Monday, October 31, 2005

November thanks and giving

Glanced over the November dates on the family calendar yesterday, unprepared for the fist of anxiety that lodged itself in my chest. Shouldn't have been surprised.

Nestled amidst the coming month's activities, seemingly so casual alongside the reminders about L's school production of Midsummer Night's Dream, S's girl scout meetings, and the Illinois SCBWI writer's conference, is E's surgery date.

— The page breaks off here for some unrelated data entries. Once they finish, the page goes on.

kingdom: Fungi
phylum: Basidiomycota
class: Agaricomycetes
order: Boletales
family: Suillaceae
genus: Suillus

Bleh. Three weeks and few days from now, everything will change. Hopefully for the better. Please, God, for the better. The mom part of me wants to believe the surgeon's assurances. Going in ahead of time to clip an aneurysm, he says, is so very different from treating it after it ruptures. My writer's brain wrestles with the what-ifs, revisiting all the dark roads we've traveled with E since 2001, and then some.

And then there's the whole calendar thing. Like I often do at the end of the month, I planned to write the 31st on the November page and flip it over this am so during the rush of all the trick or treaters tonight, I wouldn't have to remember to change it. Decided against it. As if not doing so will change the date for E's surgery, or hold back God's plans for the outcome.

Appetite for writing today: Mixed. Have no taste for my novel. It's too big a project for my brain to grok right now. Though ideas for shorter pieces keep coming, especially for non-fiction. In the rare case that I leave home without my trusty notebook, I jot down ideas on whatever scrap of paper I can find. Later, I tape them into my book, making notes about where I was when the ideas occurred to me, and thinking more about what my muse might be trying to say.

Listening to my muse in this way feels very much like writing behind my back. I've yet to make sense of it all, but don't expect to do so. Not in the near future, anyway. I'm too close to this situation, too deep within the heart of the forest to see anything but the trees.

Current read: My Sister's Keeper by Jodi Picoult. Amazing. Poignant. Multiple points of view. I hope someday to tell E's story with such power and grace.